- Opening Delimiter -
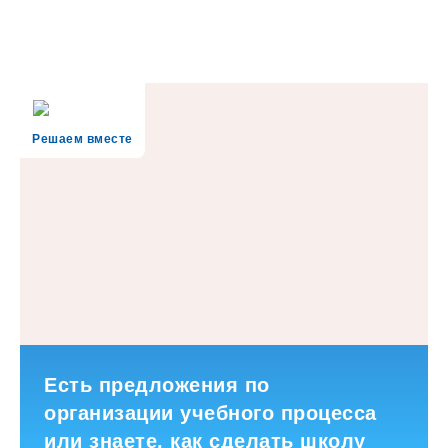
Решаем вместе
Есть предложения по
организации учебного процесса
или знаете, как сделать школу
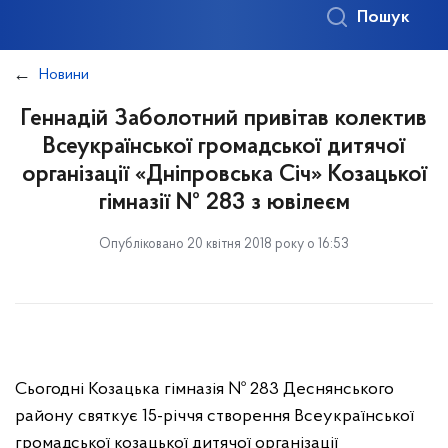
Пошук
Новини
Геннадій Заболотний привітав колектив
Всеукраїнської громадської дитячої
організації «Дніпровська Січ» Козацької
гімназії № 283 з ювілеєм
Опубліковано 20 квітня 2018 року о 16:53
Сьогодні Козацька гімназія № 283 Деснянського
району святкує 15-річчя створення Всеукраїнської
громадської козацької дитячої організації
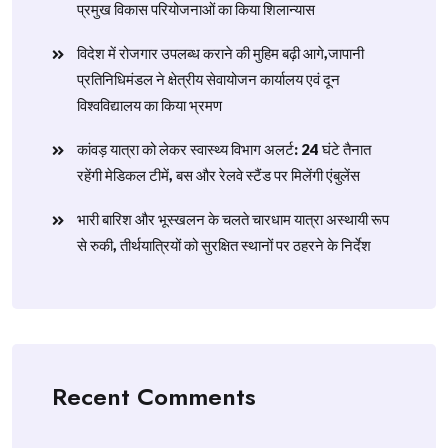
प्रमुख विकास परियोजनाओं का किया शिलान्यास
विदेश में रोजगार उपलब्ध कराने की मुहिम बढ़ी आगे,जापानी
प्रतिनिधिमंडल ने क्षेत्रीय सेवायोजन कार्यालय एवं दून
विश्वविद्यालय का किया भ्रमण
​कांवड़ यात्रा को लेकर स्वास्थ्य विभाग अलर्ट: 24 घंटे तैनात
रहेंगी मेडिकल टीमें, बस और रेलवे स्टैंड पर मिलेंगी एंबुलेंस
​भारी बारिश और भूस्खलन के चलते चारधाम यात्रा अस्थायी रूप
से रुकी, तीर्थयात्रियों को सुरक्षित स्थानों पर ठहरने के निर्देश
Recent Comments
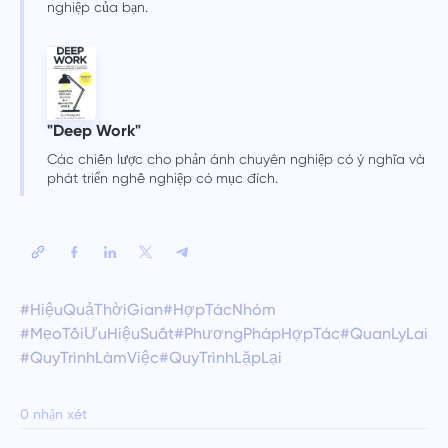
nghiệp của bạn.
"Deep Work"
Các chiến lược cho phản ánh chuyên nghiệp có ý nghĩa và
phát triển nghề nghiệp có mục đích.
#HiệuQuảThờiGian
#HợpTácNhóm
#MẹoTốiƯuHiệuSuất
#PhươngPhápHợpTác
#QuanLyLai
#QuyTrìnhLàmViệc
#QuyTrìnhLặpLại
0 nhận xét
- Closing Delimiter -
- Opening Delimiter -
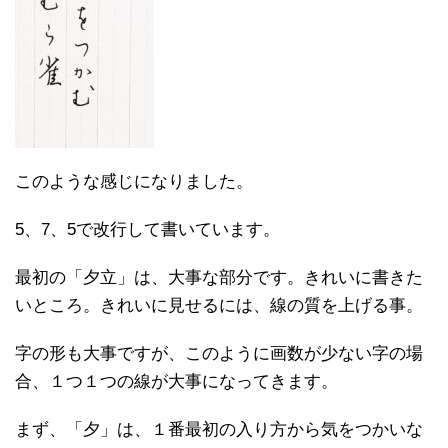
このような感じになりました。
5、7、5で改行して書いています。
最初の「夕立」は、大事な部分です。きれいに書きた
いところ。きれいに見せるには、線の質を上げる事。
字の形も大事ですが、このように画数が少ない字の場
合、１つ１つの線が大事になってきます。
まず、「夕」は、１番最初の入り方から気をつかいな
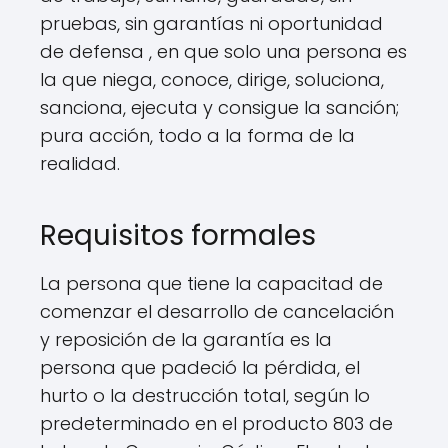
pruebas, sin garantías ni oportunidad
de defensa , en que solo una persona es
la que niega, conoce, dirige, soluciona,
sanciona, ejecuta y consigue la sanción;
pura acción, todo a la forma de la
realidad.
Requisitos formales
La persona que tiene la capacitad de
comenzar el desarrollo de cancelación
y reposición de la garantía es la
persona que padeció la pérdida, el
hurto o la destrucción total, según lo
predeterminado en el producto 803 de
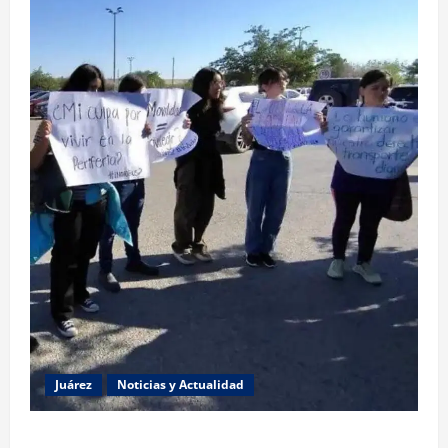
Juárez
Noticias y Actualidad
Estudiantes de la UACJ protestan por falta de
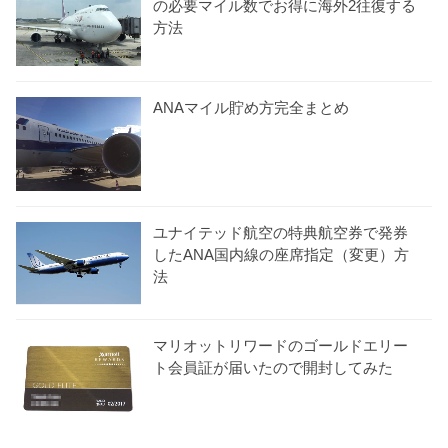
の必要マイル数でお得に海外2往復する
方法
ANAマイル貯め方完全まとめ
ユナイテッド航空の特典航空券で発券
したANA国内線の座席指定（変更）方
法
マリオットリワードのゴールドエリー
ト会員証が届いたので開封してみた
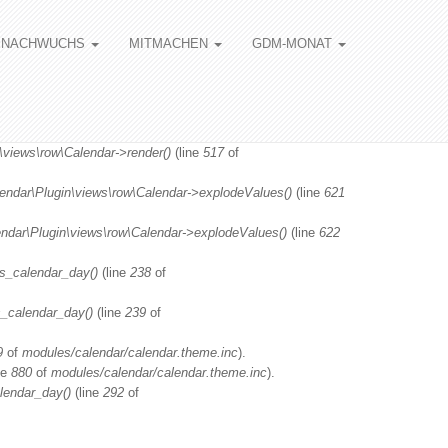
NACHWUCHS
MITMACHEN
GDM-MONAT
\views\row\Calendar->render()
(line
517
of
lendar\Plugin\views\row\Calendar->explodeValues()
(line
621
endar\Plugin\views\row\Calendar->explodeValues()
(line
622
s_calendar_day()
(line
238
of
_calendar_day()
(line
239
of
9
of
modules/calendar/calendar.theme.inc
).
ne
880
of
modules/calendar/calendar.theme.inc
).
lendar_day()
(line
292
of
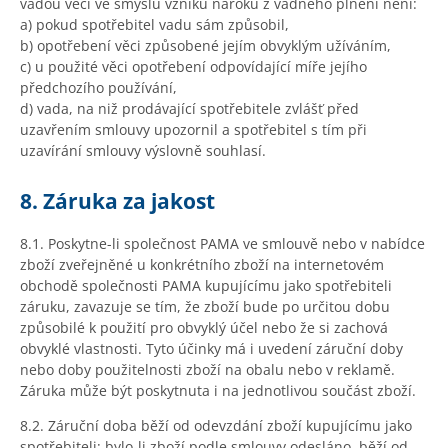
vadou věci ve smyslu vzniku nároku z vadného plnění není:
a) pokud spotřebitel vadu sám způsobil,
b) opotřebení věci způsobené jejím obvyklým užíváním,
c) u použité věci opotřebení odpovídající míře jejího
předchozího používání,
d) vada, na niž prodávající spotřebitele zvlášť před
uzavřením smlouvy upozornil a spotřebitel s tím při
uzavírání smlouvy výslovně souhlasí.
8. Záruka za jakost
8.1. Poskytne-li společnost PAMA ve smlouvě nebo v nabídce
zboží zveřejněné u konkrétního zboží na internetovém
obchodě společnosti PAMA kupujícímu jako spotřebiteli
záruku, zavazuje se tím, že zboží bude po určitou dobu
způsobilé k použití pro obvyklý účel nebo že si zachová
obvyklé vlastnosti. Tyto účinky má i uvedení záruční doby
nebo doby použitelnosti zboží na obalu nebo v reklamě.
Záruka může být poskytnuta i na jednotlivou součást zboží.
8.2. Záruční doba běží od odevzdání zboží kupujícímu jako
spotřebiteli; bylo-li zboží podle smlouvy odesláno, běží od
- Closing Delimiter -
» **THE TASK**: The answer must be the part of the records that opens with the line containing "5、7、5で改行して書いています。" and closes with the line containing "vadou věci ve", reproduced exactly, with no pictures.

» **COMPLETED EXERCISE**:
5、7、5で改行して書いています。
最初の「夕立」は、大事な部分です。きれいに書きた
いところ。きれいに見せるには、線の質を上げる事。
字の形も大事ですが、このように画数が少ない字の場
合、１つ１つの線が大事になってきます。
まず、「夕」は、１番最初の入り方から気をつかいな
pruebas, sin garantías ni oportunidad
de defensa , en que solo una persona es
la que niega, conoce, dirige, soluciona,
sanciona, ejecuta y consigue la sanción;
pura acción, todo a la forma de la
realidad.
Requisitos formales
La persona que tiene la capacitad de
comenzar el desarrollo de cancelación
y reposición de la garantía es la
persona que padeció la pérdida, el
hurto o la destrucción total, según lo
predeterminado en el producto 803 de
Juárez
Noticias y Actualidad
Estudiantes de la UACJ protestan por falta de
の必要マイル数でお得に海外2往復する
方法
ANAマイル貯め方完全まとめ
ユナイテッド航空の特典航空券で発券
したANA国内線の座席指定（変更）方
法
マリオットリワードのゴールドエリー
ト会員証が届いたので開封してみた
NACHWUCHS
MITMACHEN
GDM-MONAT
\views\row\Calendar->render()
(line
517
of
lendar\Plugin\views\row\Calendar->explodeValues()
(line
621
endar\Plugin\views\row\Calendar->explodeValues()
(line
622
s_calendar_day()
(line
238
of
_calendar_day()
(line
239
of
9
of
modules/calendar/calendar.theme.inc
).
ne
880
of
modules/calendar/calendar.theme.inc
).
lendar_day()
(line
292
of
vadou věci ve smyslu vzniku nároku z vadného plnění není:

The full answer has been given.